• _Information provided_:
━━━━━━━━━━━━━━━━

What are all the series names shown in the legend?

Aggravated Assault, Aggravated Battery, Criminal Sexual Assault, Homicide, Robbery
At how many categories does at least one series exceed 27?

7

━━━━━━━━━━━━━━━━

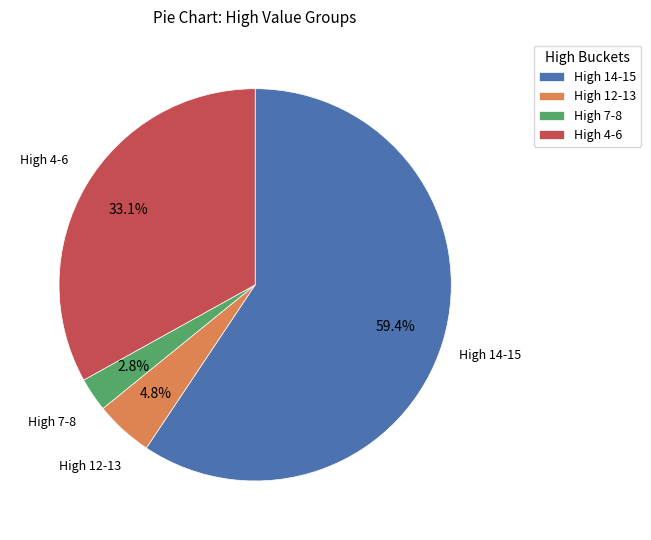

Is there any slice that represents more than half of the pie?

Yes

━━━━━━━━━━━━━━━━

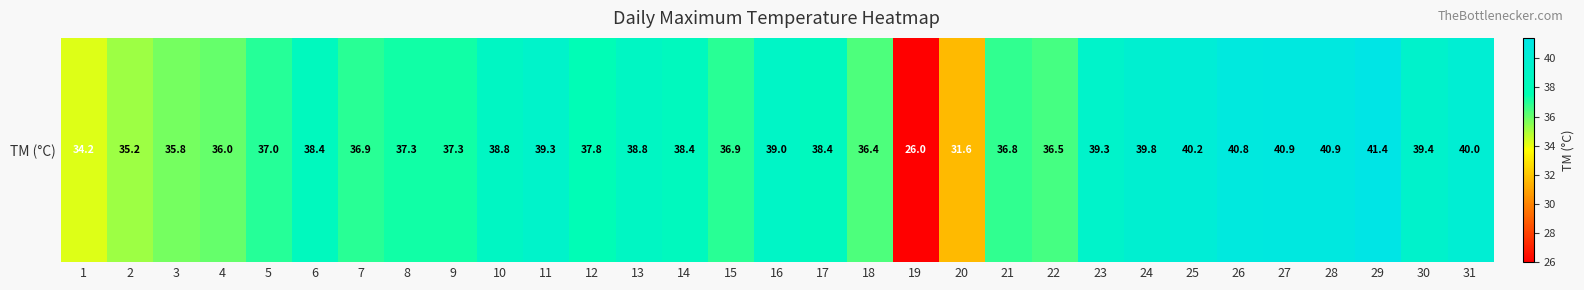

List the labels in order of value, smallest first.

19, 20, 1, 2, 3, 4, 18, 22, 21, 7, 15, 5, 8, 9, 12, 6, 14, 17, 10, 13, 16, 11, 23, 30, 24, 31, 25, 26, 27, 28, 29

━━━━━━━━━━━━━━━━

• _Work instruction_: Output, as a numbered list with blank lines omitted, the entries starting with the line containing "What are all" and going on through the line containing "At how many".

• _Output of the exercise_:
1. What are all the series names shown in the legend?
2. Aggravated Assault, Aggravated Battery, Criminal Sexual Assault, Homicide, Robbery
3. At how many categories does at least one series exceed 27?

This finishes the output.